Final answer:
The product (a-b)(a-c)(b-c) of three distinct prime numbers greater than 3 is divisible by 48, due to each factor being even (thus divisible by 2) and one being divisible by 4 and another being a multiple of 3.
Step-by-step explanation:
We are given three prime numbers greater than 3, and they are represented as (a-b)(a-c)(b-c). Since all three primes are greater than 3, they must be odd. When we subtract one odd number from another, the result is always even. This means that each of the factors, (a-b), (a-c), and (b-c), is an even number. Moreover, because the difference between any two distinct prime numbers greater than 3 is at least 2, each of these even numbers is divisible by at least 2.

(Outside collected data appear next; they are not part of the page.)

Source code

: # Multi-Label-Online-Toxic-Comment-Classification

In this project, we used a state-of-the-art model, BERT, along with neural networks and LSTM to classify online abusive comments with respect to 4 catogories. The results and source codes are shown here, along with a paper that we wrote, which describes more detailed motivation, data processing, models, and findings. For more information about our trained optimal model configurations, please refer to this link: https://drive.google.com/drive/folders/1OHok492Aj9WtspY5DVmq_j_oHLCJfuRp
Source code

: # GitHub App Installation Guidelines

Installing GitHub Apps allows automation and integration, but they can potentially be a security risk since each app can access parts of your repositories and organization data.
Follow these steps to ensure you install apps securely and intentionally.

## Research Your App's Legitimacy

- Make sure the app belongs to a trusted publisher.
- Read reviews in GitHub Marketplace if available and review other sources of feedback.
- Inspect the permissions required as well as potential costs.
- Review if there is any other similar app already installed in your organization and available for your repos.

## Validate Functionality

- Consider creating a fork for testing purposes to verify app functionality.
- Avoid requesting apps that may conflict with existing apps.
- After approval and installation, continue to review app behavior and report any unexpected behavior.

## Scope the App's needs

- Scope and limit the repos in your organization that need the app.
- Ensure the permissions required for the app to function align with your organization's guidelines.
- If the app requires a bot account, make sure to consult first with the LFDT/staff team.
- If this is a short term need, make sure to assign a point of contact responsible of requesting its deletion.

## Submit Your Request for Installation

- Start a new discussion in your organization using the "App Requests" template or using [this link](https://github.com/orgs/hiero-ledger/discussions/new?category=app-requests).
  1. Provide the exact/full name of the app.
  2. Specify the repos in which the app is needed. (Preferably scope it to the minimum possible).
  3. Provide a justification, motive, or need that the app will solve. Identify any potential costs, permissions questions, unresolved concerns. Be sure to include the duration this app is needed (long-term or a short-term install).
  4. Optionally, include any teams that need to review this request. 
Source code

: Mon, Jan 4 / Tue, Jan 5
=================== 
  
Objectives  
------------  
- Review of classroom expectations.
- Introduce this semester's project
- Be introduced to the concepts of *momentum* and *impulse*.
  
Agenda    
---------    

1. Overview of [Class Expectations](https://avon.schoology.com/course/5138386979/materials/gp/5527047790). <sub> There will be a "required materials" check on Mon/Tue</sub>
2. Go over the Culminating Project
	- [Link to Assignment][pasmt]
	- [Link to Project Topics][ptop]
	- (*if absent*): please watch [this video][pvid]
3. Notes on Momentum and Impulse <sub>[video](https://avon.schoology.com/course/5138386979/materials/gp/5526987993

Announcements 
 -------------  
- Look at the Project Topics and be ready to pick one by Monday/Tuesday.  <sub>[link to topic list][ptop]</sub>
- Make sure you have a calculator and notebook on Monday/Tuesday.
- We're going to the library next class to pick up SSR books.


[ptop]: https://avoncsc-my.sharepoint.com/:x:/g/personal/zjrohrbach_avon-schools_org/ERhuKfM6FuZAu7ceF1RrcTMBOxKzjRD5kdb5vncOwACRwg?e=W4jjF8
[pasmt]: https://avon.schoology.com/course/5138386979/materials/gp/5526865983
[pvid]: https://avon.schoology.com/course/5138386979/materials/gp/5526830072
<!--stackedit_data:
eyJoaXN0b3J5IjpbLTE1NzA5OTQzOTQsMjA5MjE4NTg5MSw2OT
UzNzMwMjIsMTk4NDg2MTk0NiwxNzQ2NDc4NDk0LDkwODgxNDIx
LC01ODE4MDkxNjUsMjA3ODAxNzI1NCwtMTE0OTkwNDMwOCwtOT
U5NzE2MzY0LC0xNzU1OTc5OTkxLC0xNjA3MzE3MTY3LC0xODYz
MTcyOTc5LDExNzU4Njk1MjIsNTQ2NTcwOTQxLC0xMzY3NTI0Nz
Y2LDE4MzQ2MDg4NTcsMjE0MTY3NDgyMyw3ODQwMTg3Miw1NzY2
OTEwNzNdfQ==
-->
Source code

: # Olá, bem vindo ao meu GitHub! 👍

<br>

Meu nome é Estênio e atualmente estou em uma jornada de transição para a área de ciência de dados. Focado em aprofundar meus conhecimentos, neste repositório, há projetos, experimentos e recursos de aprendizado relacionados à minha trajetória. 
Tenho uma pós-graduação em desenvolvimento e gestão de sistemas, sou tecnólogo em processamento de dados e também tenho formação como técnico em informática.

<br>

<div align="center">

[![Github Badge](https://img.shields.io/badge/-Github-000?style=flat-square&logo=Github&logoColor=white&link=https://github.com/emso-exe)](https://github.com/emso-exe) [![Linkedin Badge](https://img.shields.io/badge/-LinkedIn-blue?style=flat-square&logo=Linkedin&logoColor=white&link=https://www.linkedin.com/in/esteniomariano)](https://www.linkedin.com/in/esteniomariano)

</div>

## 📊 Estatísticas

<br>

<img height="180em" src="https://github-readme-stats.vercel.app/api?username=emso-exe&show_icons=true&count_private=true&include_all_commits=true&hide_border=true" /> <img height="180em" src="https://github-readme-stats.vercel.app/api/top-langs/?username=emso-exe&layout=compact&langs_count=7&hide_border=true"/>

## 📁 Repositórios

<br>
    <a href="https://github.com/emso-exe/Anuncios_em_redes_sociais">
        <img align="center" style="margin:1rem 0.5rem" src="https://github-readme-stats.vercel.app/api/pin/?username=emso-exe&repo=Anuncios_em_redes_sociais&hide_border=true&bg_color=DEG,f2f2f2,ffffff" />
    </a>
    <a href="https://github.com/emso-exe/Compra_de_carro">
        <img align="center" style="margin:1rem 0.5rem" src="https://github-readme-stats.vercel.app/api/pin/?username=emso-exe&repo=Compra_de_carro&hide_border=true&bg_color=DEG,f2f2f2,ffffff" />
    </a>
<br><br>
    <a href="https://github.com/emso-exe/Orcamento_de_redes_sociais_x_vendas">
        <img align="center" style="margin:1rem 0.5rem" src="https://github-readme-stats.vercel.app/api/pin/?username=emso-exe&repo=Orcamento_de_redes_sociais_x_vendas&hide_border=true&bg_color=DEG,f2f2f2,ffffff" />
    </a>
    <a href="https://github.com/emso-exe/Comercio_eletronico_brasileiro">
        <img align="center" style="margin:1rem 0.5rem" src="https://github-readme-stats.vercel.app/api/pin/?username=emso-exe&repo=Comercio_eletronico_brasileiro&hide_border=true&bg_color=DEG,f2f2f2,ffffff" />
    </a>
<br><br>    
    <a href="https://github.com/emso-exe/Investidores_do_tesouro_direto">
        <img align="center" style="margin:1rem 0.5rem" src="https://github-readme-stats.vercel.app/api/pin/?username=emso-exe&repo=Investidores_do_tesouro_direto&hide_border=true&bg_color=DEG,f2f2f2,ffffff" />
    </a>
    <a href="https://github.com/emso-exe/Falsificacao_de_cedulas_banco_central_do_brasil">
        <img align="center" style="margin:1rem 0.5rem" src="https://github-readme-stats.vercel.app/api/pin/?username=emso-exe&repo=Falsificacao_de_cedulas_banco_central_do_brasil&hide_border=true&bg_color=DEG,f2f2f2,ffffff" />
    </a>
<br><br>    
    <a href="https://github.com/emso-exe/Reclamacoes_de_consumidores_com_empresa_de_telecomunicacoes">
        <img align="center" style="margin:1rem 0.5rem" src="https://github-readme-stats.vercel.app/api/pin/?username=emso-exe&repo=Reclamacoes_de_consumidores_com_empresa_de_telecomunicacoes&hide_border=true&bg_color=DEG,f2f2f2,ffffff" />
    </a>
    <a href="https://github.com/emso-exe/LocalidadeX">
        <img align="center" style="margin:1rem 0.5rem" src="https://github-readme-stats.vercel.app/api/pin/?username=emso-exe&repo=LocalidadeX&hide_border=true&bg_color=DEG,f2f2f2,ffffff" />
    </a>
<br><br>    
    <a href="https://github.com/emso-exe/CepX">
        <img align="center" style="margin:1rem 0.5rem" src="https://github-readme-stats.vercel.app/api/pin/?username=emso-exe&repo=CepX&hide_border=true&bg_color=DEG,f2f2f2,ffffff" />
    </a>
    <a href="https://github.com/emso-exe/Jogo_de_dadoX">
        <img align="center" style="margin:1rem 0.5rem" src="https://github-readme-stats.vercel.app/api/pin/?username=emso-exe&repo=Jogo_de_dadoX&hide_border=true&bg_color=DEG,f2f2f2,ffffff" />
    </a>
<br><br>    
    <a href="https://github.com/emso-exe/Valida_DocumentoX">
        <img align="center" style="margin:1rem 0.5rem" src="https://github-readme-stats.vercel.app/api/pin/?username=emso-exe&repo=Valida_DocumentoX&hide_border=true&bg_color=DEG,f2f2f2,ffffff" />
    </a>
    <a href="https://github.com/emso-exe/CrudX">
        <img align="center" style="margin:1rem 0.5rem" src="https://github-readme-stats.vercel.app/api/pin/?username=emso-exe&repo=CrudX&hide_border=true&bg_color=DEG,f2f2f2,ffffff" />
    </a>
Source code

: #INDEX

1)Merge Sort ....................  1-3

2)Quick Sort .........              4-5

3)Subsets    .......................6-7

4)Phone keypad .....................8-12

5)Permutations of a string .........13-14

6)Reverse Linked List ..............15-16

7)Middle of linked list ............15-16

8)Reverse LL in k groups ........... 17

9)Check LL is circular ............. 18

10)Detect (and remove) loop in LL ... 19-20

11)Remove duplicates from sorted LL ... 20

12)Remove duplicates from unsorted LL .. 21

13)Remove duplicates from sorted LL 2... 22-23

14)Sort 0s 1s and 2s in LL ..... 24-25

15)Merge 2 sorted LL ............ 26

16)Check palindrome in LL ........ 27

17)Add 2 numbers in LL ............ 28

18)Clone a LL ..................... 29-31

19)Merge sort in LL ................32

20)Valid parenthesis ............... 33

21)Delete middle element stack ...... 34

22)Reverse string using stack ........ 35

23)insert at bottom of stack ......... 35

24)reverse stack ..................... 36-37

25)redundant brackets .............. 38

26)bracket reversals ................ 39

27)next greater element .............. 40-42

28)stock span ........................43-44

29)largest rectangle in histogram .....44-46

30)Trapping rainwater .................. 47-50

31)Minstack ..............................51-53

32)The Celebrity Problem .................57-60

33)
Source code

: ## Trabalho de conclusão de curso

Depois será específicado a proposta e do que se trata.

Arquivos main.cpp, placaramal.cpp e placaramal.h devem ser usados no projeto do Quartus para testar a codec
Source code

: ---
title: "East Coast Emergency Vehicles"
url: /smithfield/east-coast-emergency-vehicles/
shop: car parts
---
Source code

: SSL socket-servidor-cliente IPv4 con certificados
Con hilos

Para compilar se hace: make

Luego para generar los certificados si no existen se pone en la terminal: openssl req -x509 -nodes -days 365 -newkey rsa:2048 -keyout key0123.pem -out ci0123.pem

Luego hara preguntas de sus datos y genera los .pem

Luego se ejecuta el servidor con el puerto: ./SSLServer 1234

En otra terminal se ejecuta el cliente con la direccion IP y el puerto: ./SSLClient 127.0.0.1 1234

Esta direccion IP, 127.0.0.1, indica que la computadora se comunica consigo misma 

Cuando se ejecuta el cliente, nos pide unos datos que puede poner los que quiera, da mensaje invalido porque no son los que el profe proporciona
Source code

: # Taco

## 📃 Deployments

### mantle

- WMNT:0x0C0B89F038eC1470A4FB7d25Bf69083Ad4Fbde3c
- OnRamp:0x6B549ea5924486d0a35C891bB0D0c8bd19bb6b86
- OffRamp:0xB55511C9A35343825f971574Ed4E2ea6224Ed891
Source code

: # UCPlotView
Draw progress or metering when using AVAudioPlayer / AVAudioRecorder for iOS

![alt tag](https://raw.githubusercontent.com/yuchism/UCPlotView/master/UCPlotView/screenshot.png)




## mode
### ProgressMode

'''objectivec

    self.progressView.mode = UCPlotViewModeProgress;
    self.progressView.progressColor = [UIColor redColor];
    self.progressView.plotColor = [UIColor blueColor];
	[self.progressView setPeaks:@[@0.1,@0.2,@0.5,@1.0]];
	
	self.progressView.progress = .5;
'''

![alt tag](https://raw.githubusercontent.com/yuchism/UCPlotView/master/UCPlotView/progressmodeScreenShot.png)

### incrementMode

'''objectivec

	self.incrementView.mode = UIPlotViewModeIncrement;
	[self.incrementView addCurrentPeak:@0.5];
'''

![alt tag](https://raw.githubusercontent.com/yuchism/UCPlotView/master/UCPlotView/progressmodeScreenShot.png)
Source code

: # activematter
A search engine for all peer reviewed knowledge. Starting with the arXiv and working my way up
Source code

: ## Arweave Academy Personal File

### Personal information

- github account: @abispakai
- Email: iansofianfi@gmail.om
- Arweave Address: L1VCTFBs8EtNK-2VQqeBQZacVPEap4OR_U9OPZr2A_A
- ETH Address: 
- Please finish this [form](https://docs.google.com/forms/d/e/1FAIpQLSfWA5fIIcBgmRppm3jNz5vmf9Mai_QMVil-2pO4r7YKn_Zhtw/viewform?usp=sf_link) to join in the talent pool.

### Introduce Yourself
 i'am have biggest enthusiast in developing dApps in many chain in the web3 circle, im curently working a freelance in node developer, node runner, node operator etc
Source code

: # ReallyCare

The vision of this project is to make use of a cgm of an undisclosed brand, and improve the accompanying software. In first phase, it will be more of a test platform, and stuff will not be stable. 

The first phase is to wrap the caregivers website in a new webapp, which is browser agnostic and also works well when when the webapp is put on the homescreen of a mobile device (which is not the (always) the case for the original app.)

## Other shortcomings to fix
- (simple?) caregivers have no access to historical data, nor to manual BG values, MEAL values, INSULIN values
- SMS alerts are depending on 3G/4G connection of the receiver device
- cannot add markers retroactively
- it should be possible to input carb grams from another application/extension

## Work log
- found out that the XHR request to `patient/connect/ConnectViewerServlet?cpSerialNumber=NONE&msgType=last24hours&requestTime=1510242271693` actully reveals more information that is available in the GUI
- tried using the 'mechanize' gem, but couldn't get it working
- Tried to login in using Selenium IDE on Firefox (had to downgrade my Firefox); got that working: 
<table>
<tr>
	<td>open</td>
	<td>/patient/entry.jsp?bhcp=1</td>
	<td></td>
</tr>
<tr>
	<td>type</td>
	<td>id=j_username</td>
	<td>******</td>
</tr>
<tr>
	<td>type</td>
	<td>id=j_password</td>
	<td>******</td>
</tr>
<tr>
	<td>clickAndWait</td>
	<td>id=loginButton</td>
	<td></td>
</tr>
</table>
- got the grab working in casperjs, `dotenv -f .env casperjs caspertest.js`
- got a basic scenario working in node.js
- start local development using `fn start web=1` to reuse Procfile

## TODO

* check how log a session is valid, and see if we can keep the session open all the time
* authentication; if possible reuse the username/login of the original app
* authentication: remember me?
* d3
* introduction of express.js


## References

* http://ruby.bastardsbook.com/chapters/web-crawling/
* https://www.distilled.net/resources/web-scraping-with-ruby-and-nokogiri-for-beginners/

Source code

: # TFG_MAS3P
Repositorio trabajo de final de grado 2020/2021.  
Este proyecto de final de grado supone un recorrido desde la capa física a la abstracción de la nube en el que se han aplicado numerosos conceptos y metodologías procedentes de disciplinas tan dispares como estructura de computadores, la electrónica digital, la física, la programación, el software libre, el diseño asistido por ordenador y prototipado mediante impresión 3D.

Next, we observe that one of these even numbers must be divisible by 4. If we consider the differences between our prime numbers a, b, and c, at least one of these must be even and not just twice an odd number (which would yield a result divisible by 2, but not necessarily by 4). Since the primes are distinct and greater than 3, one of the differences will be divisible by 4. This addresses divisibility by 2 and 4.
Additionally, since we have three distinct, odd primes, at least one of the differences (a-b), (a-c), or (b-c) must be a multiple of 3. As prime numbers are more than 3, they can't be multiples of 3, so the only way for their difference to be a multiple of 3 is if it spans across a multiple of 3, which necessitates that it is indeed divisible by 3.
Therefore, the product (a-b)(a-c)(b-c) is divisible by 2 from each factor, 4 from the larger even factor, and 3 from the factor that spans the multiple of 3. The product of these divisors is 2*2*2*2*3, which equals 48. Thus, (a-b)(a-c)(b-c) is always divisible by 48.